Résumé
Qu’est-ce qui fait d’un concept le concept qu’il est ? Qu’est-ce qui distingue, par exemple, mon concept de tigre de mon concept de chat ? Est-ce ce à quoi le concept se rapporte ou bien est-ce la conception que s’en fait le sujet ? Selon la thèse référentialiste, la première réponse est la bonne. Certes, ces deux choses, la référence et la conception, vont normalement de pair. Mon concept de tigre se rapporte aux tigres ET, pour cette raison même, son contenu inclut les caractéristiques des tigres : les différences objectives, au niveau de la référence du concept, entre les tigres et les chats se reflètent dans les conceptions associées respectivement à ces deux concepts. Mais s’il est vrai que les deux choses – la référence et la conception – vont normalement de pair, elles peuvent ne pas s’accorder, dans la mesure où la conception peut être erronée, voire massivement erronée. Il en va ainsi dans l’exemple des chats-robots évoqué dans le premier cours. Ce type d’exemple suggère que le concept est individualisé par sa référence, déterminée par des facteurs environnementaux, et non par la conception que s’en fait le sujet qui déploie le concept.
L’intérêt du point de vue référentialiste, selon lequel un concept est individualisé par sa référence, est de garantir la stabilité du concept en dépit de la variabilité du contenu. On illustre cette stabilité à partir d’un exemple bien connu, issu des travaux de Tyler Burge : l’exemple du concept d’arthrite qu’un patient ignorant hérite de son médecin malgré la différence radicale de leurs conceptions respectives.

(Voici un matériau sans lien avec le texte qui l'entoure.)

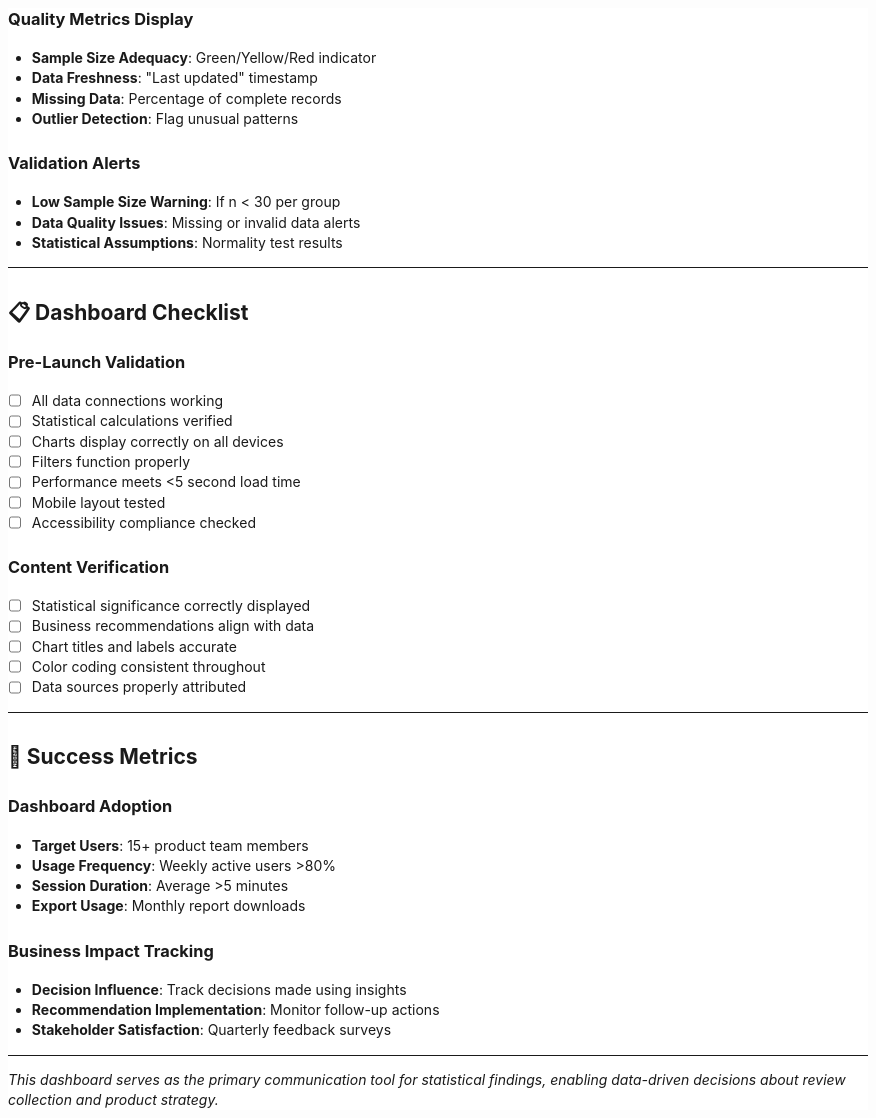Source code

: ### **Quality Metrics Display**
- **Sample Size Adequacy**: Green/Yellow/Red indicator
- **Data Freshness**: "Last updated" timestamp
- **Missing Data**: Percentage of complete records
- **Outlier Detection**: Flag unusual patterns

### **Validation Alerts**
- **Low Sample Size Warning**: If n < 30 per group
- **Data Quality Issues**: Missing or invalid data alerts
- **Statistical Assumptions**: Normality test results

---

## 📋 Dashboard Checklist

### **Pre-Launch Validation**
- [ ] All data connections working
- [ ] Statistical calculations verified
- [ ] Charts display correctly on all devices
- [ ] Filters function properly
- [ ] Performance meets <5 second load time
- [ ] Mobile layout tested
- [ ] Accessibility compliance checked

### **Content Verification**
- [ ] Statistical significance correctly displayed
- [ ] Business recommendations align with data
- [ ] Chart titles and labels accurate
- [ ] Color coding consistent throughout
- [ ] Data sources properly attributed

---

## 🎯 Success Metrics

### **Dashboard Adoption**
- **Target Users**: 15+ product team members
- **Usage Frequency**: Weekly active users >80%
- **Session Duration**: Average >5 minutes
- **Export Usage**: Monthly report downloads

### **Business Impact Tracking**
- **Decision Influence**: Track decisions made using insights
- **Recommendation Implementation**: Monitor follow-up actions
- **Stakeholder Satisfaction**: Quarterly feedback surveys

---

*This dashboard serves as the primary communication tool for statistical findings, enabling data-driven decisions about review collection and product strategy.*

La thèse référentialiste implique qu’il ne peut y avoir deux concepts distincts se rapportant à la même chose (puisque le fait de se rapporter à la même chose ferait automatiquement de ces concepts le même concept). Or, la possibilité d’une pluralité de concepts-types distincts se rapportant à la même chose est une des affirmations bien connues de Gottlob Frege. Pour rendre compte des exemples invoqués par Frege (les « cas frégéens » dont j’ai parlé en détail dans mes cours de 2019 à 2021), on peut tenter de relativiser la thèse selon laquelle il ne peut y avoir deux concepts-types distincts se rapportant à la même chose. Cette thèse s’appliquerait seulement aux concepts « atomiques », qui seraient bien individualisés par leur référence, contrairement aux concepts composés qui sont individualisés par leurs constituants et la façon dont ils sont combinés. Mais la thèse référentialiste ne peut être maintenue, même sous cette forme limitée : il est en effet facile de produire des exemples de concepts atomiques distincts se rapportant à la même chose. L’existence de cas de ce type montre qu’on ne peut individualiser les concepts par leur seule référence : ce que Frege appelle le mode de présentation compte aussi.